(Records from a data source)
========================================

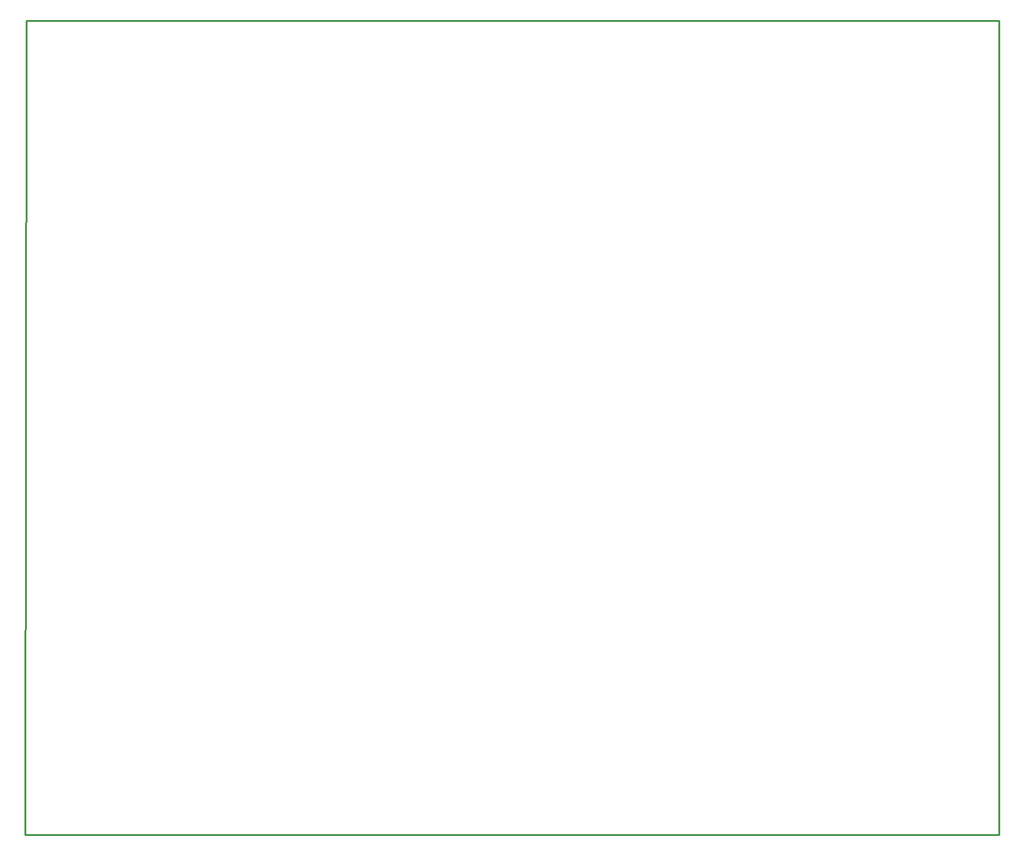
<source format=gm1>
G04*
G04 #@! TF.GenerationSoftware,Altium Limited,Altium Designer,22.6.1 (34)*
G04*
G04 Layer_Color=16711935*
%FSLAX44Y44*%
%MOMM*%
G71*
G04*
G04 #@! TF.SameCoordinates,55340204-0453-48C6-9AD9-4A0BB80BD5D4*
G04*
G04*
G04 #@! TF.FilePolarity,Positive*
G04*
G01*
G75*
%ADD31C,0.2540*%
D31*
X-673232Y-570230D02*
X-671857Y530860D01*
X-673232Y-570230D02*
X643890D01*
X-671857Y530860D02*
X643890D01*
X643890Y-570230D01*
M02*

</source>
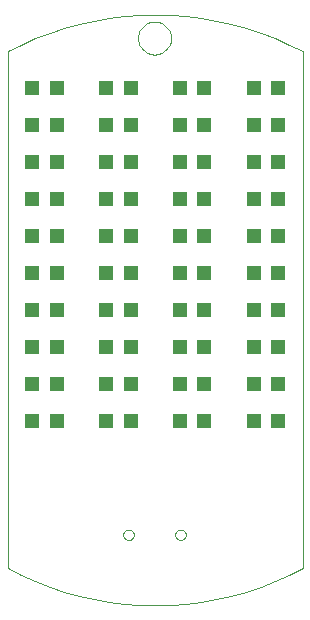
<source format=gbp>
G75*
G70*
%OFA0B0*%
%FSLAX24Y24*%
%IPPOS*%
%LPD*%
%AMOC8*
5,1,8,0,0,1.08239X$1,22.5*
%
%ADD10C,0.0010*%
%ADD11C,0.0000*%
%ADD12R,0.0472X0.0472*%
D10*
X001794Y001371D02*
X001794Y018596D01*
X001794Y001371D02*
X002251Y001141D01*
X002720Y000934D01*
X003198Y000750D01*
X003685Y000590D01*
X004179Y000453D01*
X004679Y000341D01*
X005183Y000254D01*
X005692Y000191D01*
X006203Y000154D01*
X006715Y000141D01*
X007227Y000154D01*
X007738Y000191D01*
X008247Y000254D01*
X008751Y000341D01*
X009251Y000453D01*
X009745Y000590D01*
X010232Y000750D01*
X010710Y000934D01*
X011179Y001141D01*
X011636Y001371D01*
X011637Y001371D02*
X011637Y018596D01*
X011636Y018596D02*
X011179Y018826D01*
X010710Y019033D01*
X010232Y019217D01*
X009745Y019377D01*
X009251Y019514D01*
X008751Y019626D01*
X008247Y019713D01*
X007738Y019776D01*
X007227Y019813D01*
X006715Y019826D01*
X006203Y019813D01*
X005692Y019776D01*
X005183Y019713D01*
X004679Y019626D01*
X004179Y019514D01*
X003685Y019377D01*
X003198Y019217D01*
X002720Y019033D01*
X002251Y018826D01*
X001794Y018596D01*
D11*
X006143Y019041D02*
X006145Y019088D01*
X006151Y019134D01*
X006161Y019180D01*
X006174Y019225D01*
X006192Y019268D01*
X006213Y019310D01*
X006237Y019350D01*
X006265Y019387D01*
X006296Y019422D01*
X006330Y019455D01*
X006366Y019484D01*
X006405Y019510D01*
X006446Y019533D01*
X006489Y019552D01*
X006533Y019568D01*
X006578Y019580D01*
X006624Y019588D01*
X006671Y019592D01*
X006717Y019592D01*
X006764Y019588D01*
X006810Y019580D01*
X006855Y019568D01*
X006899Y019552D01*
X006942Y019533D01*
X006983Y019510D01*
X007022Y019484D01*
X007058Y019455D01*
X007092Y019422D01*
X007123Y019387D01*
X007151Y019350D01*
X007175Y019310D01*
X007196Y019268D01*
X007214Y019225D01*
X007227Y019180D01*
X007237Y019134D01*
X007243Y019088D01*
X007245Y019041D01*
X007243Y018994D01*
X007237Y018948D01*
X007227Y018902D01*
X007214Y018857D01*
X007196Y018814D01*
X007175Y018772D01*
X007151Y018732D01*
X007123Y018695D01*
X007092Y018660D01*
X007058Y018627D01*
X007022Y018598D01*
X006983Y018572D01*
X006942Y018549D01*
X006899Y018530D01*
X006855Y018514D01*
X006810Y018502D01*
X006764Y018494D01*
X006717Y018490D01*
X006671Y018490D01*
X006624Y018494D01*
X006578Y018502D01*
X006533Y018514D01*
X006489Y018530D01*
X006446Y018549D01*
X006405Y018572D01*
X006366Y018598D01*
X006330Y018627D01*
X006296Y018660D01*
X006265Y018695D01*
X006237Y018732D01*
X006213Y018772D01*
X006192Y018814D01*
X006174Y018857D01*
X006161Y018902D01*
X006151Y018948D01*
X006145Y018994D01*
X006143Y019041D01*
X005651Y002481D02*
X005653Y002507D01*
X005659Y002533D01*
X005669Y002558D01*
X005682Y002581D01*
X005698Y002601D01*
X005718Y002619D01*
X005740Y002634D01*
X005763Y002646D01*
X005789Y002654D01*
X005815Y002658D01*
X005841Y002658D01*
X005867Y002654D01*
X005893Y002646D01*
X005917Y002634D01*
X005938Y002619D01*
X005958Y002601D01*
X005974Y002581D01*
X005987Y002558D01*
X005997Y002533D01*
X006003Y002507D01*
X006005Y002481D01*
X006003Y002455D01*
X005997Y002429D01*
X005987Y002404D01*
X005974Y002381D01*
X005958Y002361D01*
X005938Y002343D01*
X005916Y002328D01*
X005893Y002316D01*
X005867Y002308D01*
X005841Y002304D01*
X005815Y002304D01*
X005789Y002308D01*
X005763Y002316D01*
X005739Y002328D01*
X005718Y002343D01*
X005698Y002361D01*
X005682Y002381D01*
X005669Y002404D01*
X005659Y002429D01*
X005653Y002455D01*
X005651Y002481D01*
X007383Y002481D02*
X007385Y002507D01*
X007391Y002533D01*
X007401Y002558D01*
X007414Y002581D01*
X007430Y002601D01*
X007450Y002619D01*
X007472Y002634D01*
X007495Y002646D01*
X007521Y002654D01*
X007547Y002658D01*
X007573Y002658D01*
X007599Y002654D01*
X007625Y002646D01*
X007649Y002634D01*
X007670Y002619D01*
X007690Y002601D01*
X007706Y002581D01*
X007719Y002558D01*
X007729Y002533D01*
X007735Y002507D01*
X007737Y002481D01*
X007735Y002455D01*
X007729Y002429D01*
X007719Y002404D01*
X007706Y002381D01*
X007690Y002361D01*
X007670Y002343D01*
X007648Y002328D01*
X007625Y002316D01*
X007599Y002308D01*
X007573Y002304D01*
X007547Y002304D01*
X007521Y002308D01*
X007495Y002316D01*
X007471Y002328D01*
X007450Y002343D01*
X007430Y002361D01*
X007414Y002381D01*
X007401Y002404D01*
X007391Y002429D01*
X007385Y002455D01*
X007383Y002481D01*
D12*
X007532Y006293D03*
X007532Y007523D03*
X007532Y008753D03*
X007532Y009984D03*
X008359Y009984D03*
X008359Y008753D03*
X008359Y007523D03*
X008359Y006293D03*
X009993Y006293D03*
X009993Y007523D03*
X009993Y008753D03*
X009993Y009984D03*
X010820Y009984D03*
X010820Y008753D03*
X010820Y007523D03*
X010820Y006293D03*
X010820Y011214D03*
X010820Y012444D03*
X010820Y013675D03*
X010820Y014905D03*
X010820Y016135D03*
X010820Y017366D03*
X009993Y017366D03*
X009993Y016135D03*
X009993Y014905D03*
X009993Y013675D03*
X009993Y012444D03*
X009993Y011214D03*
X008359Y011214D03*
X008359Y012444D03*
X008359Y013675D03*
X008359Y014905D03*
X008359Y016135D03*
X008359Y017366D03*
X007532Y017366D03*
X007532Y016135D03*
X007532Y014905D03*
X007532Y013675D03*
X007532Y012444D03*
X007532Y011214D03*
X005898Y011214D03*
X005898Y012444D03*
X005898Y013675D03*
X005898Y014905D03*
X005898Y016135D03*
X005898Y017366D03*
X005072Y017366D03*
X005072Y016135D03*
X005072Y014905D03*
X005072Y013675D03*
X005072Y012444D03*
X005072Y011214D03*
X005072Y009984D03*
X005072Y008753D03*
X005072Y007523D03*
X005072Y006293D03*
X005898Y006293D03*
X005898Y007523D03*
X005898Y008753D03*
X005898Y009984D03*
X003438Y009984D03*
X003438Y008753D03*
X003438Y007523D03*
X003438Y006293D03*
X002611Y006293D03*
X002611Y007523D03*
X002611Y008753D03*
X002611Y009984D03*
X002611Y011214D03*
X002611Y012444D03*
X002611Y013675D03*
X002611Y014905D03*
X002611Y016135D03*
X002611Y017366D03*
X003438Y017366D03*
X003438Y016135D03*
X003438Y014905D03*
X003438Y013675D03*
X003438Y012444D03*
X003438Y011214D03*
M02*

</source>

========================================

**Task description:**
Your answer should consist only of the lines from the one that holds "X005898Y014905D03*" to the end of the entries above, both ends included, each repeated exactly.

**Final answer:**
X005898Y014905D03*
X005898Y016135D03*
X005898Y017366D03*
X005072Y017366D03*
X005072Y016135D03*
X005072Y014905D03*
X005072Y013675D03*
X005072Y012444D03*
X005072Y011214D03*
X005072Y009984D03*
X005072Y008753D03*
X005072Y007523D03*
X005072Y006293D03*
X005898Y006293D03*
X005898Y007523D03*
X005898Y008753D03*
X005898Y009984D03*
X003438Y009984D03*
X003438Y008753D03*
X003438Y007523D03*
X003438Y006293D03*
X002611Y006293D03*
X002611Y007523D03*
X002611Y008753D03*
X002611Y009984D03*
X002611Y011214D03*
X002611Y012444D03*
X002611Y013675D03*
X002611Y014905D03*
X002611Y016135D03*
X002611Y017366D03*
X003438Y017366D03*
X003438Y016135D03*
X003438Y014905D03*
X003438Y013675D03*
X003438Y012444D03*
X003438Y011214D03*
M02*

</source>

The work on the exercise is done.